Wherever the string "amended" turns up in the data, copy the whole line.
Record excerpts Start Marker
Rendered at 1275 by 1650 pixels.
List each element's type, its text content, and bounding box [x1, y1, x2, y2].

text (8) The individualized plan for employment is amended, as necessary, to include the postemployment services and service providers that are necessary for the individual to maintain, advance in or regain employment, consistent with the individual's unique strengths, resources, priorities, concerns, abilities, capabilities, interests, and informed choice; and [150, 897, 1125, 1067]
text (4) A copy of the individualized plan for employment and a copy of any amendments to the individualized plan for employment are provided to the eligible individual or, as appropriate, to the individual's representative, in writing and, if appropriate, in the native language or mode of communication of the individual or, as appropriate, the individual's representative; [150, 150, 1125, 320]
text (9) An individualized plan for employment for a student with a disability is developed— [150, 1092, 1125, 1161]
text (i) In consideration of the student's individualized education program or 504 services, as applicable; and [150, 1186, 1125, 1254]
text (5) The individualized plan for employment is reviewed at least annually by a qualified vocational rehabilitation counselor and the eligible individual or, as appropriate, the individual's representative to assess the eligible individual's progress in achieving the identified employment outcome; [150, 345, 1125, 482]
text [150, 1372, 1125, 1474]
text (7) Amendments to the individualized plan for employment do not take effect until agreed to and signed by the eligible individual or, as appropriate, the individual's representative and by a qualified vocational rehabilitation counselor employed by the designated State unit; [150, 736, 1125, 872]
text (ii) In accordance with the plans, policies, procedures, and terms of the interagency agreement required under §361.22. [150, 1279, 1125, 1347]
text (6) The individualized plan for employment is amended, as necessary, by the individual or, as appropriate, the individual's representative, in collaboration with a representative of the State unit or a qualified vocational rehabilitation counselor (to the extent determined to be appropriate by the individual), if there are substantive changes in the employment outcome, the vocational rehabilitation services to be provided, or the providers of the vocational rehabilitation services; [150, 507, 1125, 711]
Record excerpts End Marker
Record excerpts Start Marker
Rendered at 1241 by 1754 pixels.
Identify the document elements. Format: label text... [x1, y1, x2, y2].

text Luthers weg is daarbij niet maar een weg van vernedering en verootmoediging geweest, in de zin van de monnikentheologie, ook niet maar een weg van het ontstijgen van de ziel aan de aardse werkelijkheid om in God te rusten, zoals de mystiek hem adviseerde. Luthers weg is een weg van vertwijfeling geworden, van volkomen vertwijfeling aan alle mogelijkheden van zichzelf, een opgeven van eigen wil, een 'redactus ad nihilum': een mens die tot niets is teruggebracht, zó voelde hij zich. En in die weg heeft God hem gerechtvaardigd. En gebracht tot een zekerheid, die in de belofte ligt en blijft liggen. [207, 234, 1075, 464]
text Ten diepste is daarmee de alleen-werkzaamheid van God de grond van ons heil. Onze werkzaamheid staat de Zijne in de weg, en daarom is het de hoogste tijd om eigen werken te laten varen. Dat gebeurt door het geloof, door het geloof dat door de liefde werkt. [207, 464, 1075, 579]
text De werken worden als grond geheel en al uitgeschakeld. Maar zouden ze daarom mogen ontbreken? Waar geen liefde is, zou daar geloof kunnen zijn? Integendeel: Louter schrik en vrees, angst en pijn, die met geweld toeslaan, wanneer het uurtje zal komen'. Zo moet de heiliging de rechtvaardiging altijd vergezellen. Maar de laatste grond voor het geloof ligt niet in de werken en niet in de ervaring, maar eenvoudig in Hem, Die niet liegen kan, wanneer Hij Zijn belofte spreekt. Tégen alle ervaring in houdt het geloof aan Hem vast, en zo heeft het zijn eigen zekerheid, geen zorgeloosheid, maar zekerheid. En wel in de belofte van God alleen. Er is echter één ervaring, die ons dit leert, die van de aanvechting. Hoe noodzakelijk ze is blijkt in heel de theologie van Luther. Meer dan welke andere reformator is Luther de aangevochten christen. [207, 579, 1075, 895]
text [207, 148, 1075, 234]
Record excerpts End Marker
- Solution to this problem
text (8) The individualized plan for employment is amended, as necessary, to include the postemployment services and service providers that are necessary for the individual to maintain, advance in or regain employment, consistent with the individual's unique strengths, resources, priorities, concerns, abilities, capabilities, interests, and informed choice; and [150, 897, 1125, 1067]
text (6) The individualized plan for employment is amended, as necessary, by the individual or, as appropriate, the individual's representative, in collaboration with a representative of the State unit or a qualified vocational rehabilitation counselor (to the extent determined to be appropriate by the individual), if there are substantive changes in the employment outcome, the vocational rehabilitation services to be provided, or the providers of the vocational rehabilitation services; [150, 507, 1125, 711]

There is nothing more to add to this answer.